#### [Task brief]
Can you copy the records below word for word, from the line with "shipping department and is of the utmost" up to and including the line with "he 'different' part", leaving the pictures out?

#### [Study material]
════════════════════

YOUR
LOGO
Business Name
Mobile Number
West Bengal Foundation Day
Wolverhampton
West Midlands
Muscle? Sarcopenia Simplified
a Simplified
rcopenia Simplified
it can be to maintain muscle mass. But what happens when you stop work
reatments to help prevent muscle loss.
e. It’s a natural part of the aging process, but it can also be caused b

════════════════════

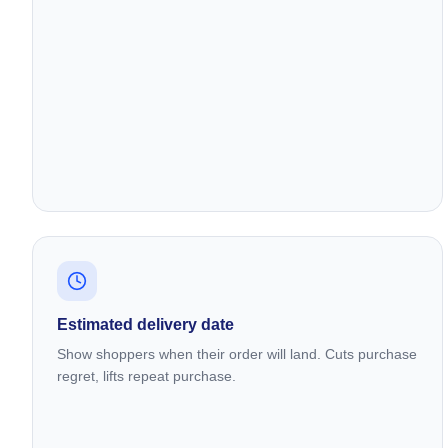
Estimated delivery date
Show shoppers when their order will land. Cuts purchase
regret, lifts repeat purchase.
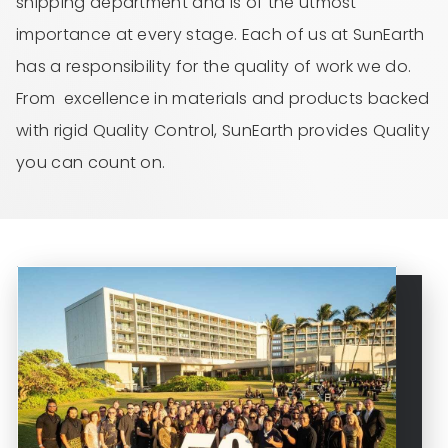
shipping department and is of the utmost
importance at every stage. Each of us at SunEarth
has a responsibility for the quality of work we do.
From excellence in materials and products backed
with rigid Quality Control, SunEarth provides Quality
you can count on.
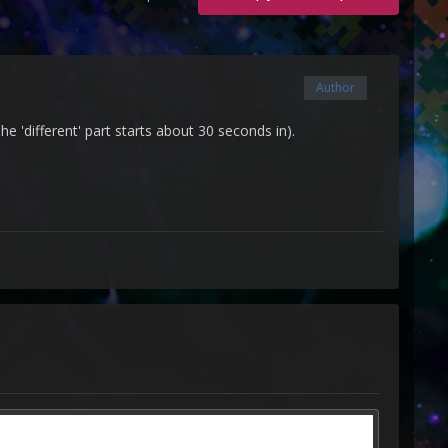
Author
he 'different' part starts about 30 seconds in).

════════════════════

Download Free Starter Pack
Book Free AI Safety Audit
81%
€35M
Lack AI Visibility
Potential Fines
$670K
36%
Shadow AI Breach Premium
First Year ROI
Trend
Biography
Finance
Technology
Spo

════════════════════

#### [Solution to this exercise]
shipping department and is of the utmost
importance at every stage. Each of us at SunEarth
has a responsibility for the quality of work we do.
From excellence in materials and products backed
with rigid Quality Control, SunEarth provides Quality
you can count on.
Author
he 'different' part starts about 30 seconds in).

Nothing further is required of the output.